Your task: In duplicating the lines below, keep every word unchanged and drop the pictures.

Recorded data:
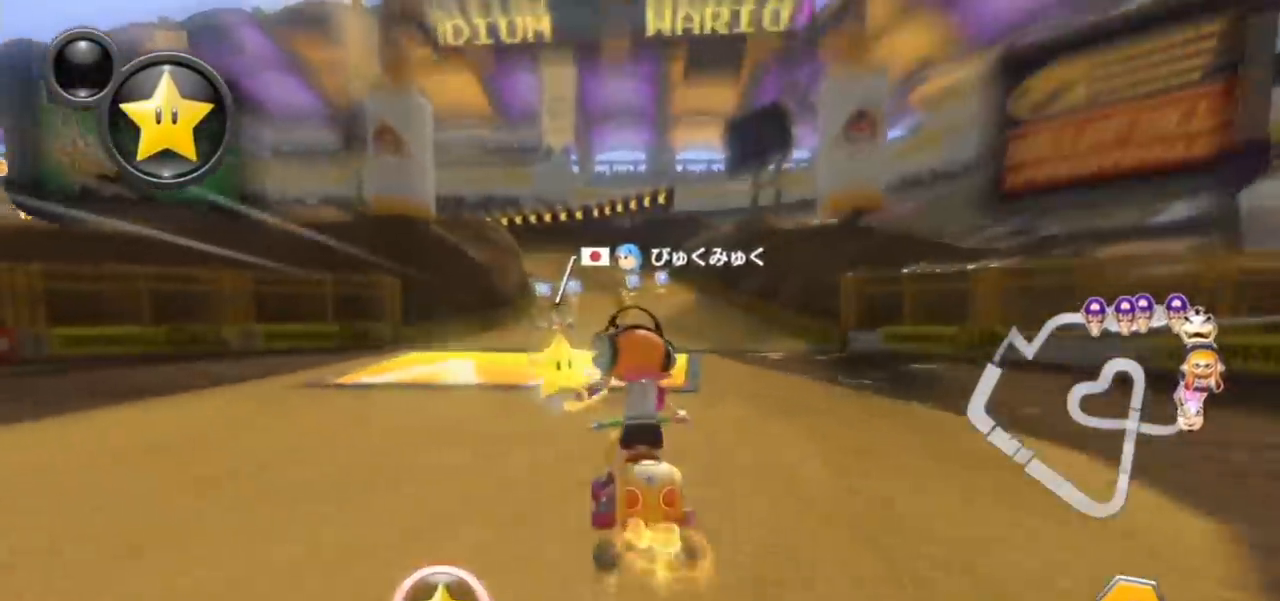
{"buttons": ["A", "R1"], "left_stick": "left", "events": [[317, "left_stick", "left"], [450, "R1", "down"]]}
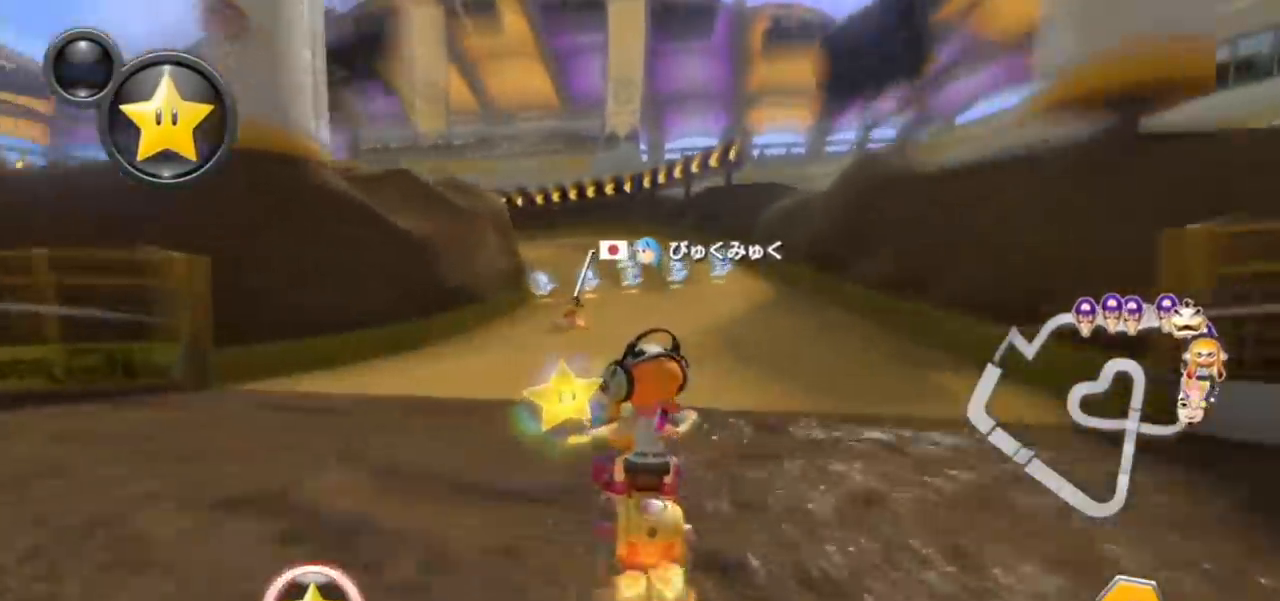
{"buttons": ["A", "R1"], "left_stick": "left", "events": [[400, "left_stick", "down-right"], [467, "left_stick", "left"]]}
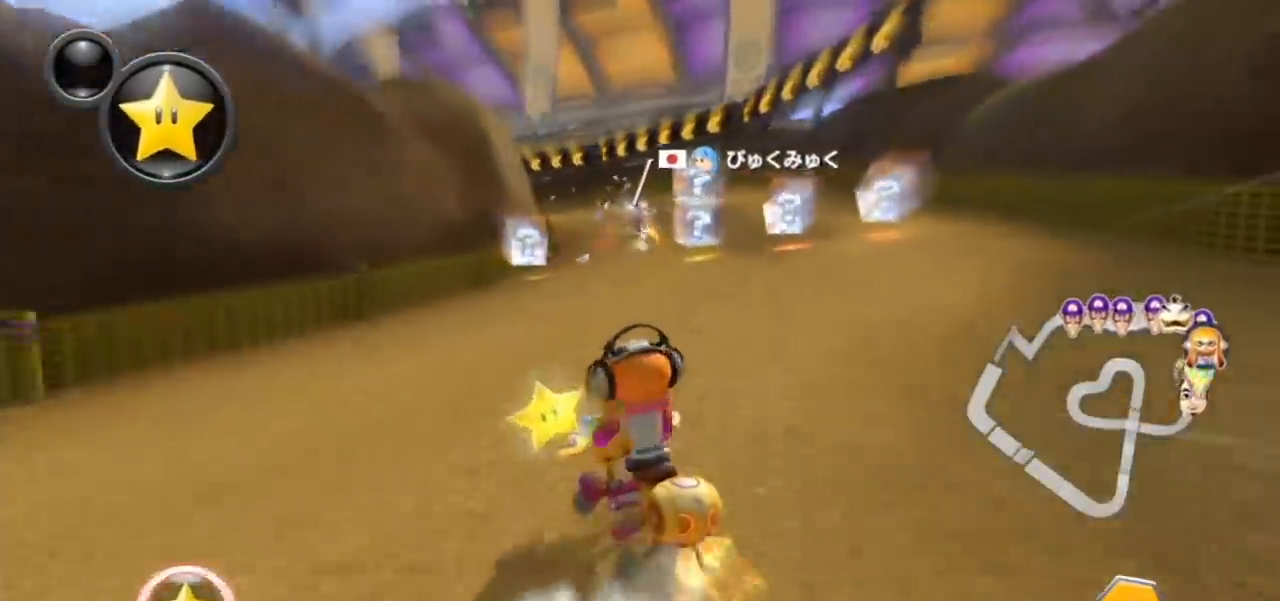
{"buttons": ["A", "R1"], "left_stick": "up-left", "events": [[217, "L1", "down"], [233, "X", "down"], [250, "left_stick", "up-left"], [317, "X", "up"], [333, "L1", "up"]]}
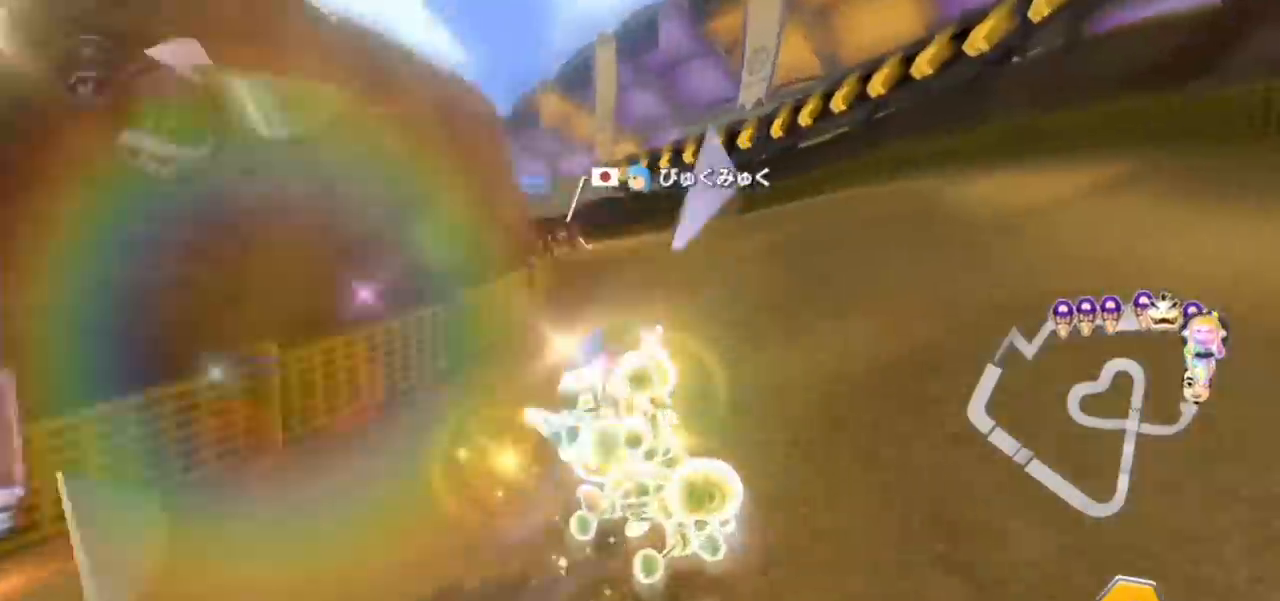
{"buttons": ["A", "R1"], "left_stick": "right", "events": [[150, "left_stick", "right"], [283, "X", "down"], [417, "X", "up"]]}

Completed exercise:
{"buttons": ["A", "R1"], "left_stick": "left", "events": [[317, "left_stick", "left"], [450, "R1", "down"]]}
{"buttons": ["A", "R1"], "left_stick": "left", "events": [[400, "left_stick", "down-right"], [467, "left_stick", "left"]]}
{"buttons": ["A", "R1"], "left_stick": "up-left", "events": [[217, "L1", "down"], [233, "X", "down"], [250, "left_stick", "up-left"], [317, "X", "up"], [333, "L1", "up"]]}
{"buttons": ["A", "R1"], "left_stick": "right", "events": [[150, "left_stick", "right"], [283, "X", "down"], [417, "X", "up"]]}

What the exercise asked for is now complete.